EXERCISE DETAILS:
Wherever a picture appears in the listing, leave it out, and copy the rest exactly.

-*-

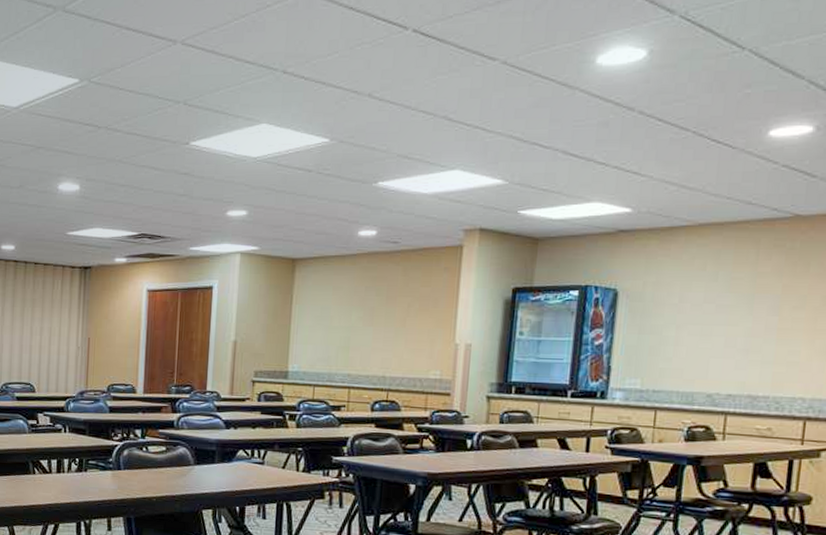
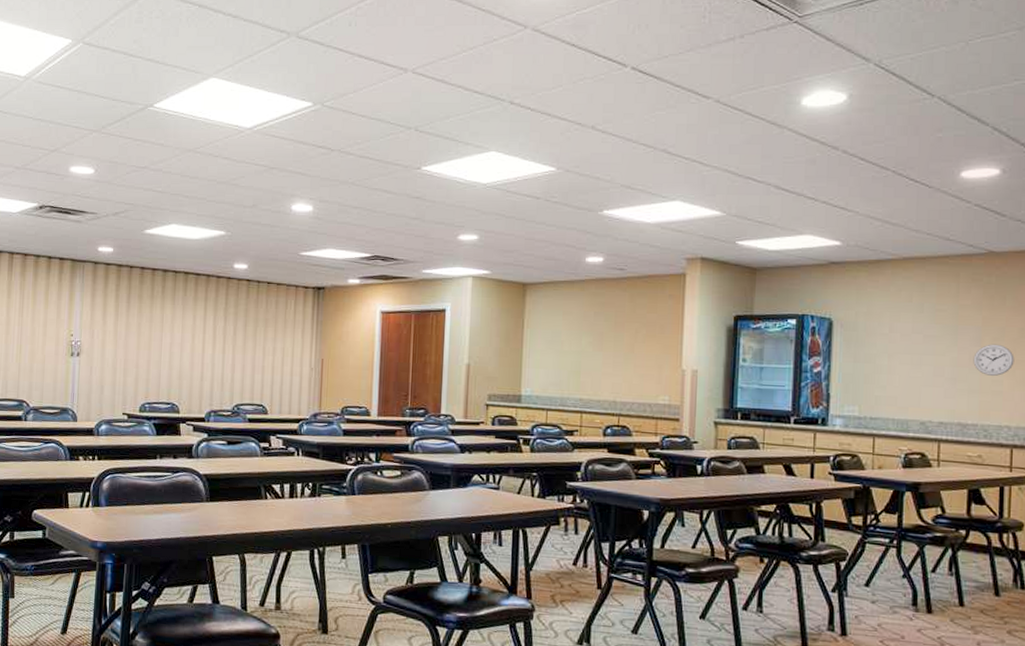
wall clock: none [769,313,815,346] -> present [973,344,1015,376]

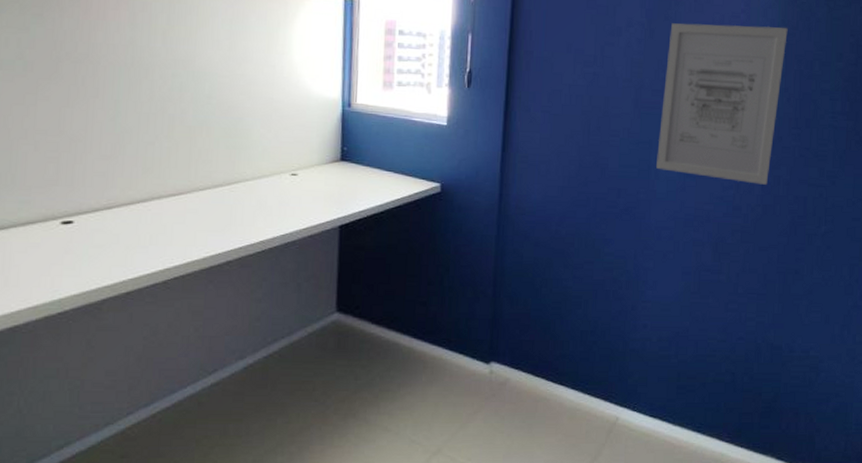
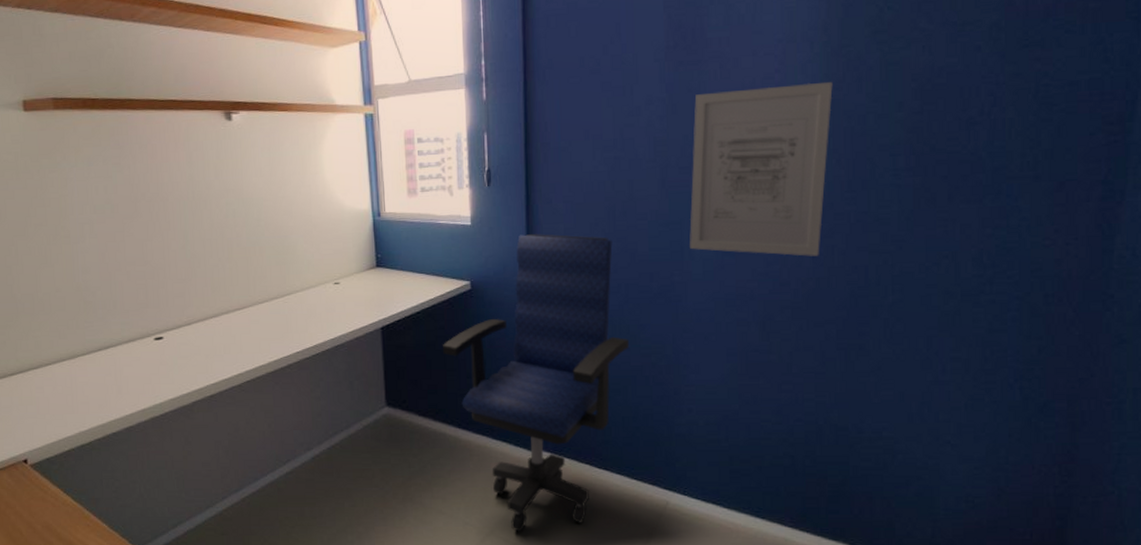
office chair: none [405,140,593,450] -> present [443,234,629,532]

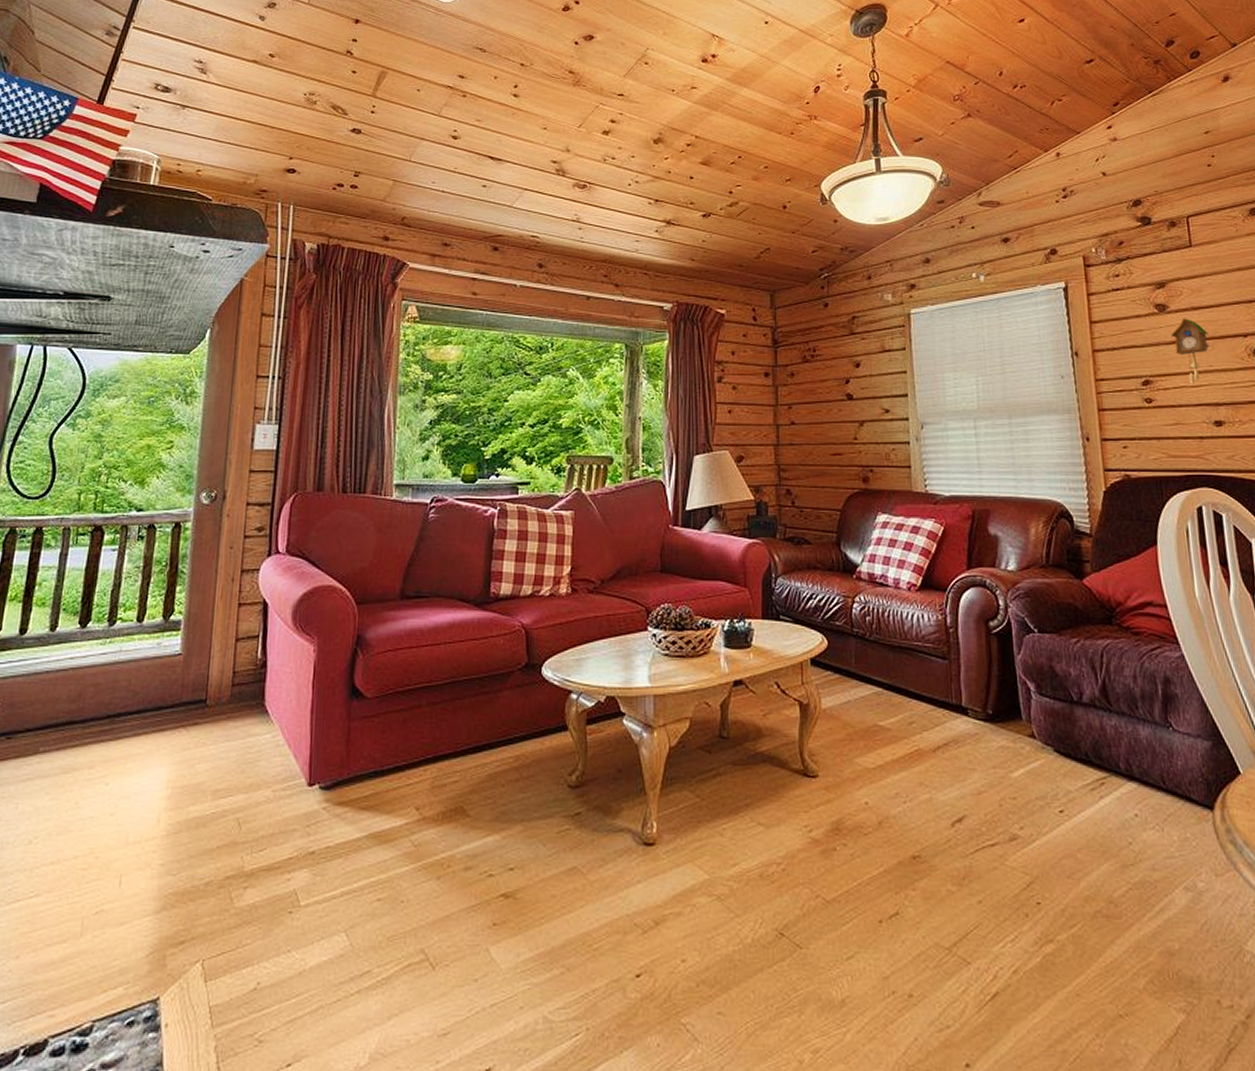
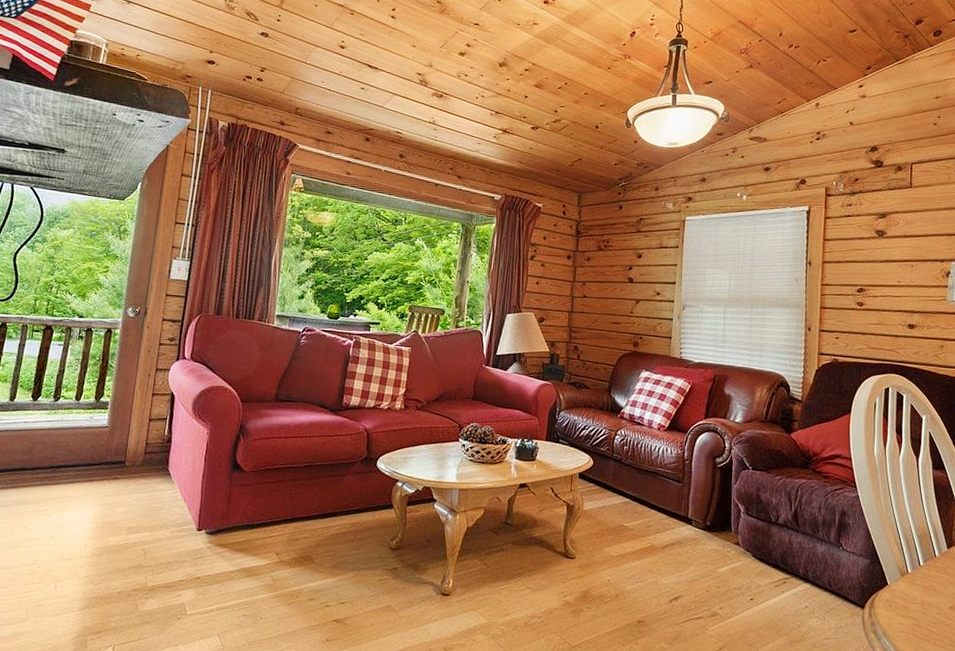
cuckoo clock: present [1170,318,1209,384] -> none [884,243,914,295]

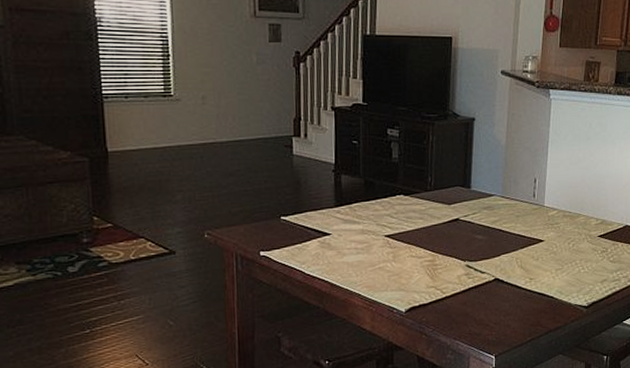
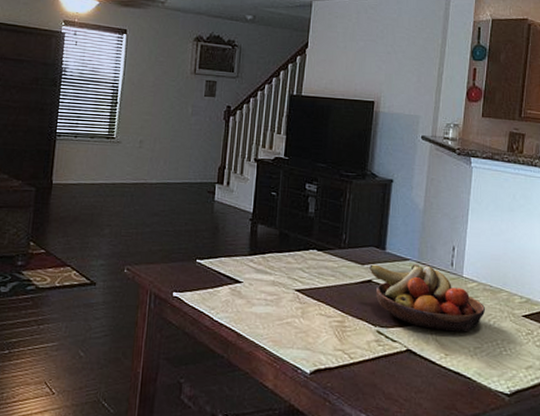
fruit bowl: none [456,199,565,258] -> present [369,264,485,333]

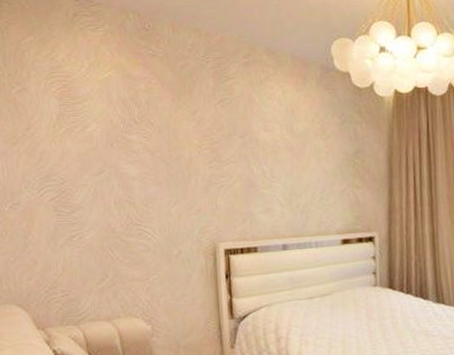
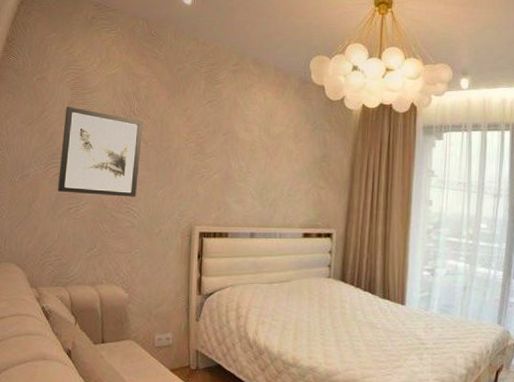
wall art: none [54,119,148,219] -> present [57,106,144,197]

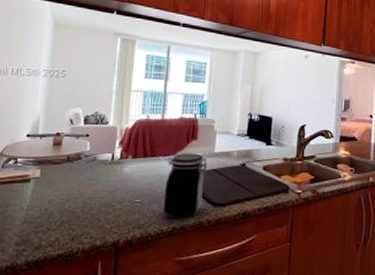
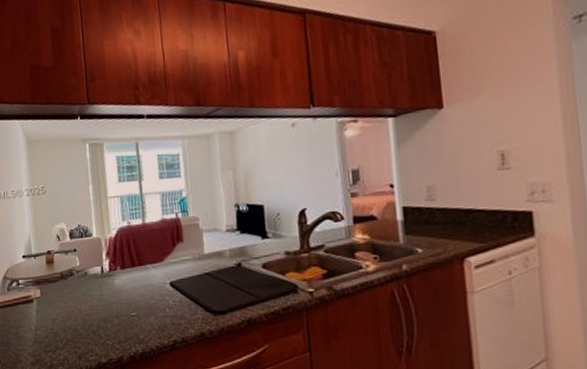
jar: present [163,153,208,219] -> none [156,257,200,331]

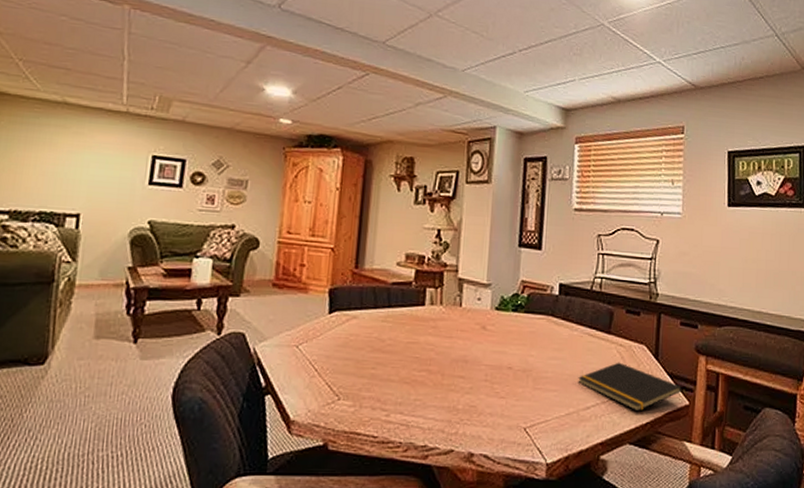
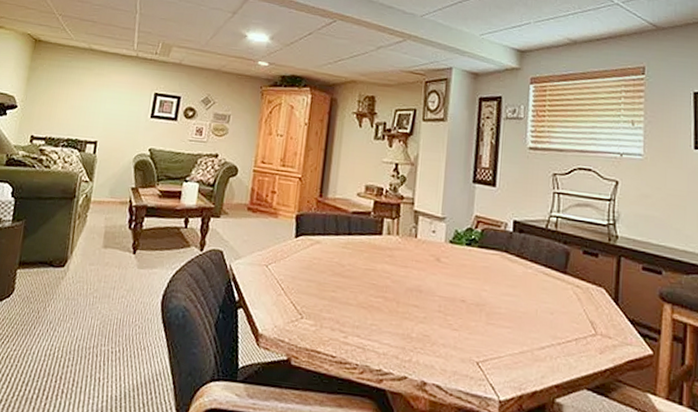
notepad: present [578,362,682,412] -> none [532,303,645,357]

-*-

OUTPUT FOR THIS EXERCISE:
wall clock: none [769,313,815,346] -> present [973,344,1015,376]

office chair: none [405,140,593,450] -> present [443,234,629,532]

cuckoo clock: present [1170,318,1209,384] -> none [884,243,914,295]

fruit bowl: none [456,199,565,258] -> present [369,264,485,333]

wall art: none [54,119,148,219] -> present [57,106,144,197]

jar: present [163,153,208,219] -> none [156,257,200,331]

notepad: present [578,362,682,412] -> none [532,303,645,357]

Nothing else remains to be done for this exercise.